> **Problem**
At the line that contains "o Walking Forward", begin setting down every line word for word, and stop after the last line of the listing.
[Records supplied — start]
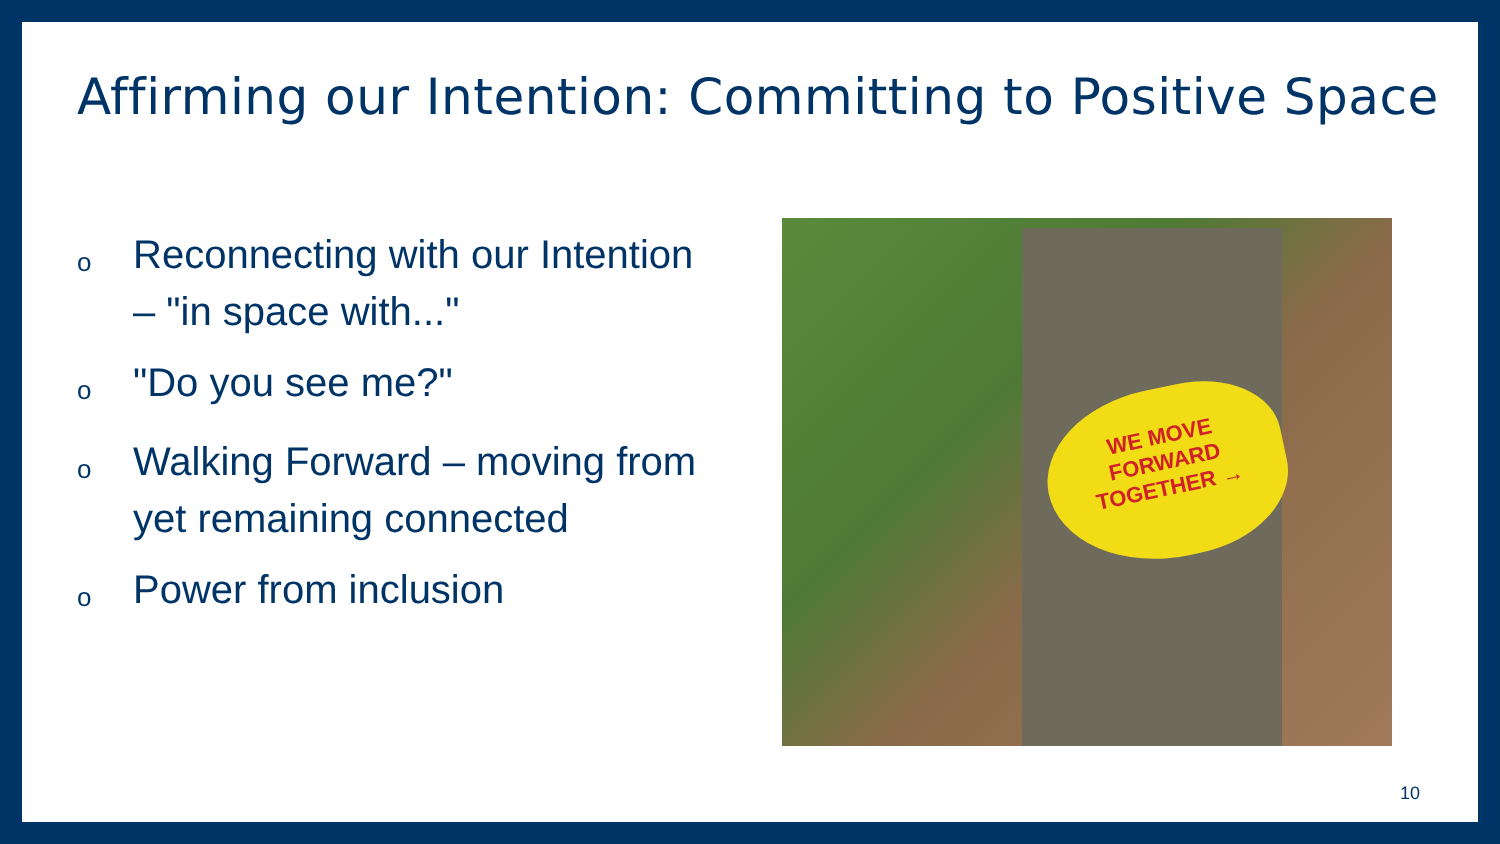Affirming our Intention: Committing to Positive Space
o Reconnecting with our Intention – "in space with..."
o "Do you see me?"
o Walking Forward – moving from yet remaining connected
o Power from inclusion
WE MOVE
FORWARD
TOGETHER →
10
[Records supplied — finish]
> **Result below**
o Walking Forward – moving from yet remaining connected
o Power from inclusion
WE MOVE
FORWARD
TOGETHER →
10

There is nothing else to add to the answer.